Simple solvothermal synthesis of porous graphene-NiO nanocomposites with high cyclic stability for supercapacitor application

Abstract

Over the years supercapacitors have established themselves as energy storage devices as well as a subject to reckon with. Thus, not surprisingly tremendous effort has been put in the field of supercapacitor research. However, a device with all desirable characteristics has not yet been realized and hence deserves to be paid utmost heed. Herein, we report a facile synthesis of porous graphene-NiO (PGNO) nanocomposites via a unique mixed solvent system through a solvothermal approach. The microscopic characterization of porous graphene (PG) reveals the presence of pores in the graphene sheets, NiO (NO) shows flake like structure and PGNO composite displays the anchoring of NO nanoflakes on the PG sheets. A series of electrode materials were prepared by varying the percentage composition of PG and the materials were named as 5–30 PGNO, respectively.
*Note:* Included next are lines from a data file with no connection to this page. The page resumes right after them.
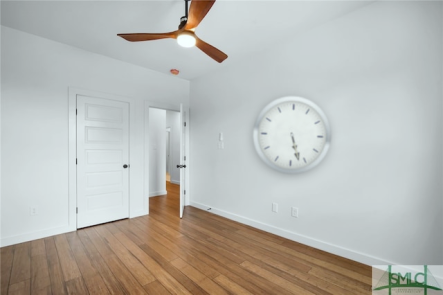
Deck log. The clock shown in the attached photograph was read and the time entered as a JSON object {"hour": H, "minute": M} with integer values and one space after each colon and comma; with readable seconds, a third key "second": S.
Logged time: {"hour": 5, "minute": 27}
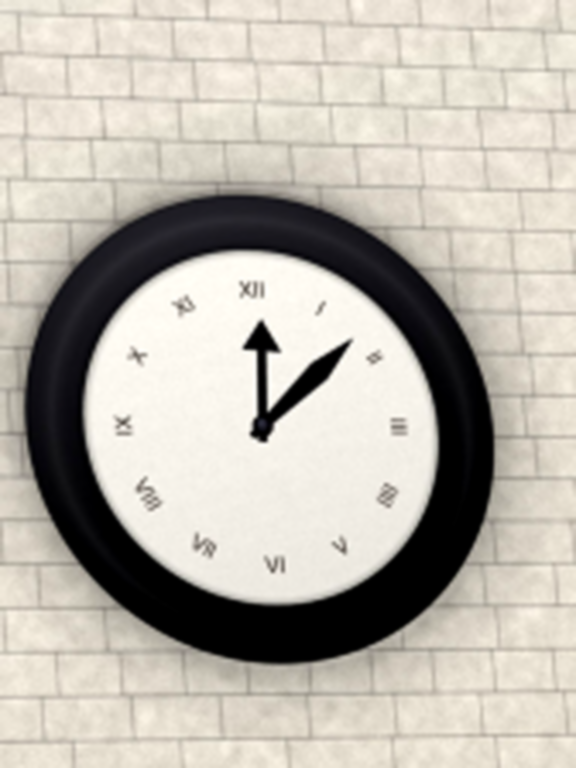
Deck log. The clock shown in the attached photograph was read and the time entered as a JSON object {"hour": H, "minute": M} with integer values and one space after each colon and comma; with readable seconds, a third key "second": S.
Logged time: {"hour": 12, "minute": 8}
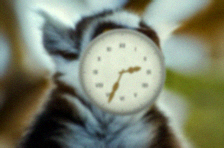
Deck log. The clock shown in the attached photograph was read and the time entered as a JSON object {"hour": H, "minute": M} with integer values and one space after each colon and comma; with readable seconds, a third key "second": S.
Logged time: {"hour": 2, "minute": 34}
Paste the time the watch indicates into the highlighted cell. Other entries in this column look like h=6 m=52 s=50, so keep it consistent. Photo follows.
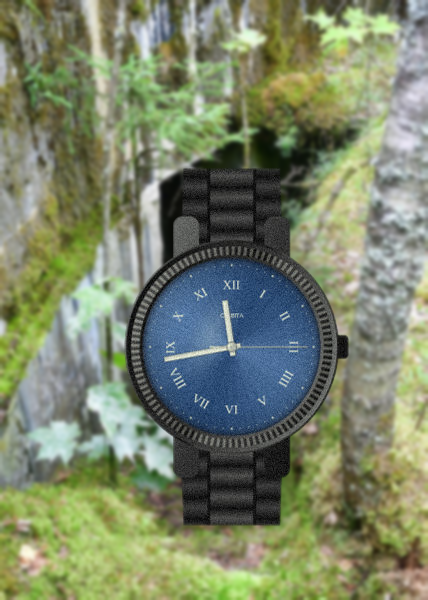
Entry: h=11 m=43 s=15
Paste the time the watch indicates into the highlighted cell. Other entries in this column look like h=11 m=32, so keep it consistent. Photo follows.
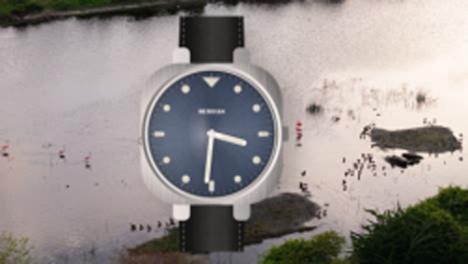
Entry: h=3 m=31
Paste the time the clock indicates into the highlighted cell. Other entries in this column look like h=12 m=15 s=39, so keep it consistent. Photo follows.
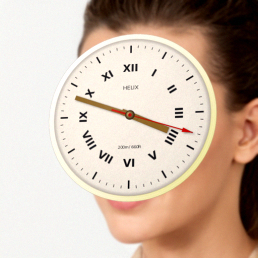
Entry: h=3 m=48 s=18
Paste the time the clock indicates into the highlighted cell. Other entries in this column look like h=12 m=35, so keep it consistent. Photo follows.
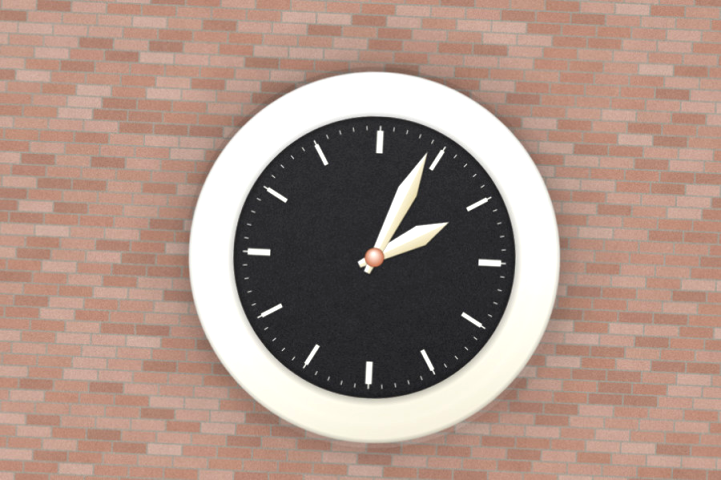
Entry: h=2 m=4
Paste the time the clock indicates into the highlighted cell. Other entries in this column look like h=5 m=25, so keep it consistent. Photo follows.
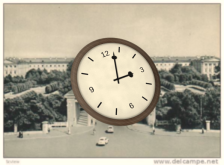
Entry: h=3 m=3
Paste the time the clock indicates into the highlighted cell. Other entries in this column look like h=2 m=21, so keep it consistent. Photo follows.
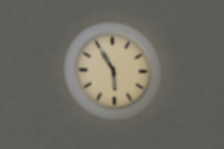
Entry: h=5 m=55
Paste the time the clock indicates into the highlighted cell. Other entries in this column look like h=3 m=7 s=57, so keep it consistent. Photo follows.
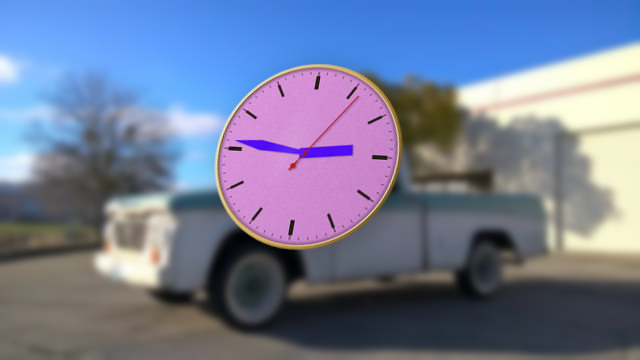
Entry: h=2 m=46 s=6
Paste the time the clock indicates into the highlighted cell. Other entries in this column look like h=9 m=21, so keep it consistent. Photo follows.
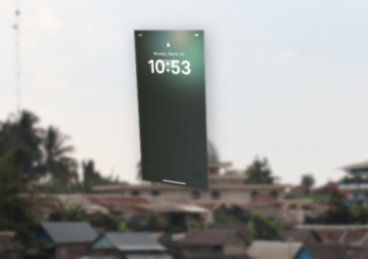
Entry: h=10 m=53
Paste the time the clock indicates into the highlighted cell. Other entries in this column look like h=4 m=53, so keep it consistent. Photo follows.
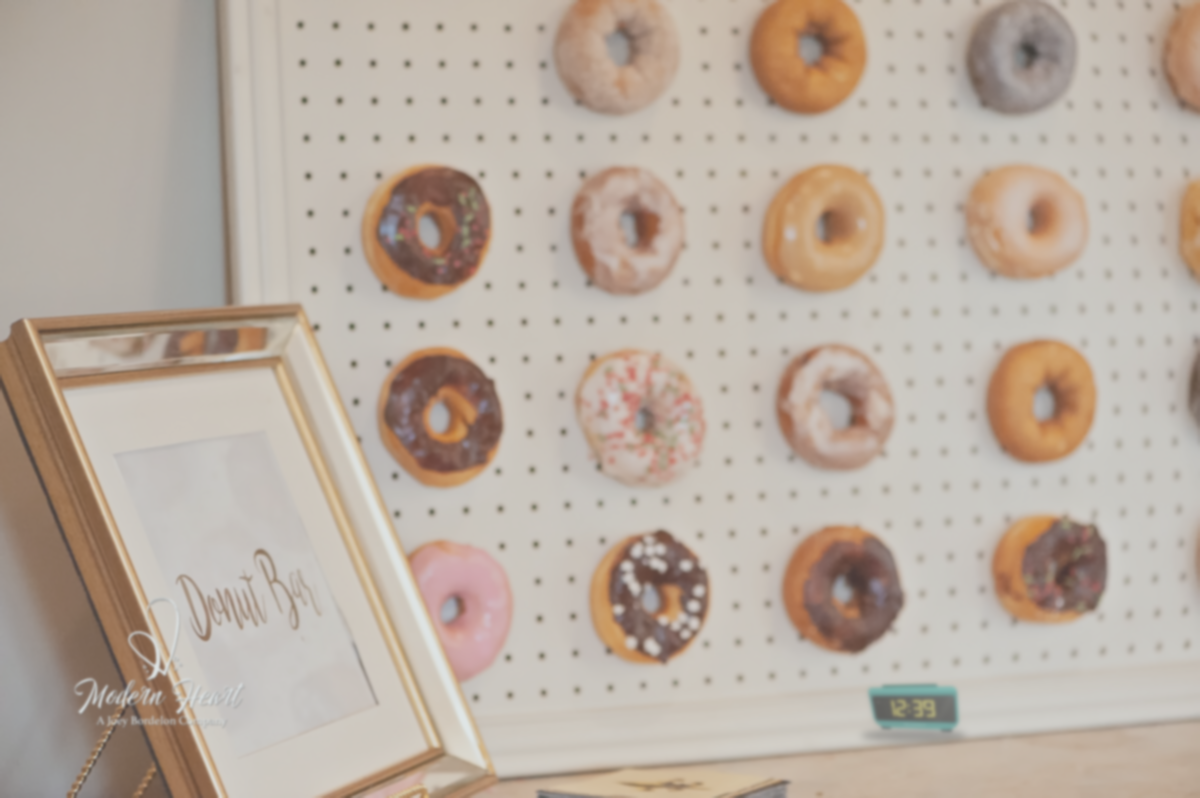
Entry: h=12 m=39
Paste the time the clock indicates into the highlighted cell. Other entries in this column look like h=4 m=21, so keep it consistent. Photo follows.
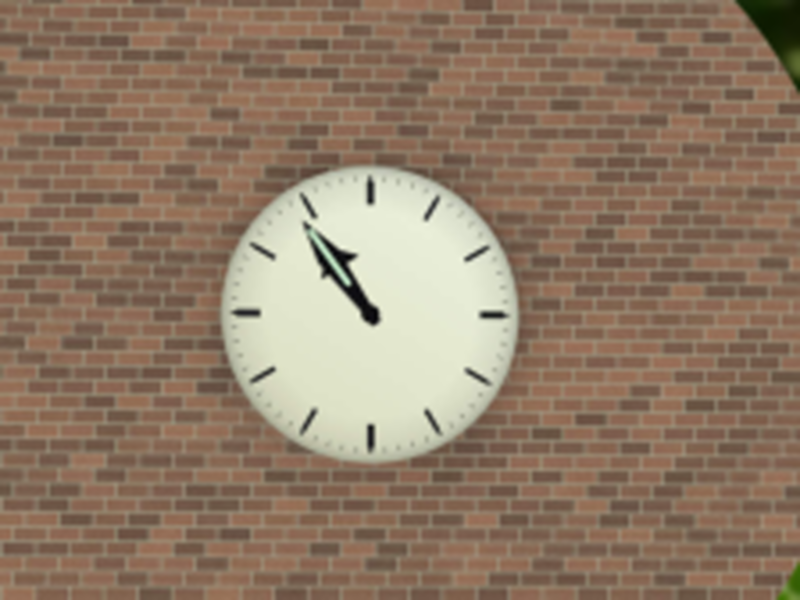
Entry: h=10 m=54
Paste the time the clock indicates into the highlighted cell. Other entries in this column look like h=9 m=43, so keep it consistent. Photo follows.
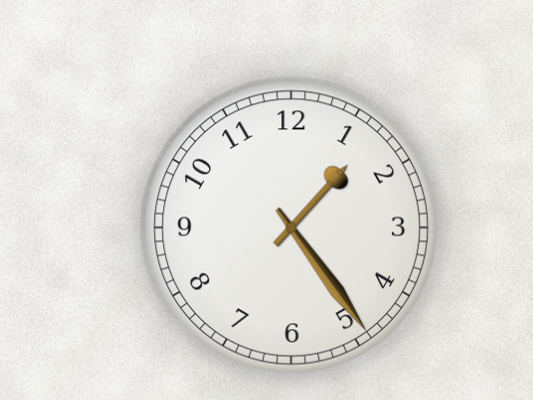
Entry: h=1 m=24
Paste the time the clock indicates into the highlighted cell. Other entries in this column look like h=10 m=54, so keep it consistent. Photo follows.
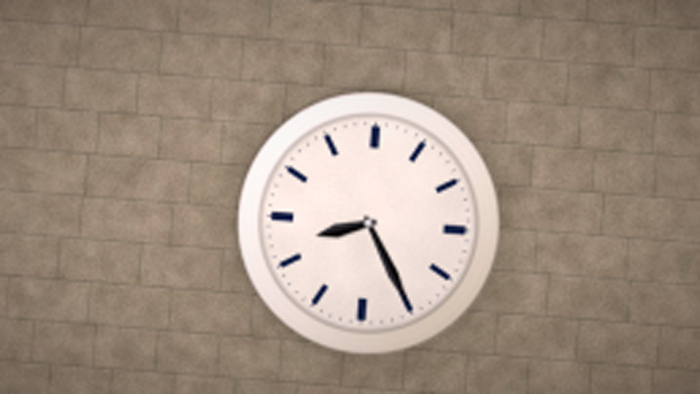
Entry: h=8 m=25
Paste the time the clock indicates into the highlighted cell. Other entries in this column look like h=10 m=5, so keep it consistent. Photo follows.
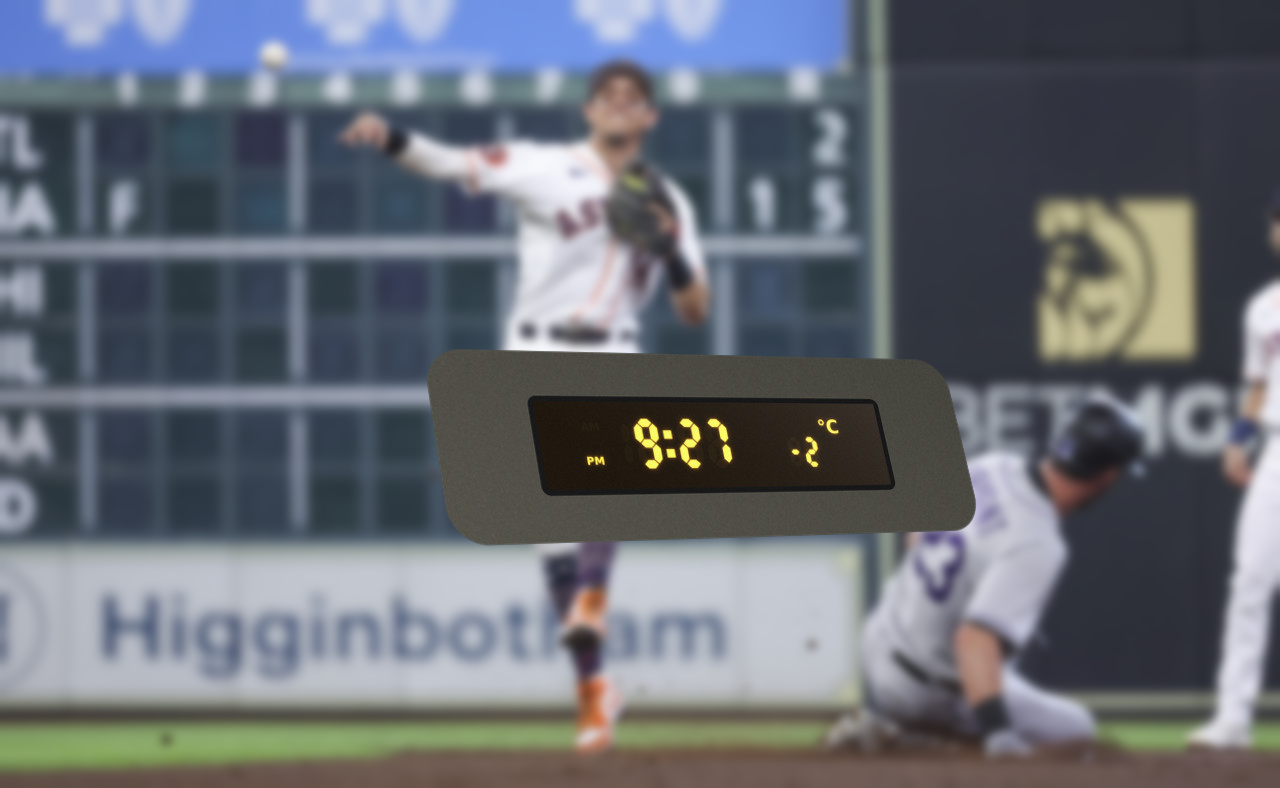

The electrochemical study represented a good capacitance value of 511.0 F g−1 at a scan rate of 5 mV s−1 for the 10 PGNO composite in a 3-electrode method and 80% retention of initial capacitance after 10,000 cycles at a current density of 8 A g−1. The fabricated symmetrical hybrid supercapacitor by using the 10 PGNO electrodes also depicted a good capacitance value of 86.0 F g−1 at a scan rate of 5 mV s−1. The fabricated device retained 84% of initial capacitance at the end of 10,000 cycles at a current density of 8 A g−1, demonstrating the good electrochemical strength and rate capability of the material. The percentage of double layer capacitance and pseudocapacitance contributions to the overall specific capacitance of the PGNO supercapacitor has also been estimated. Overall, the results exhibited by the composite material warrants its beneficial utility in energy storage devices.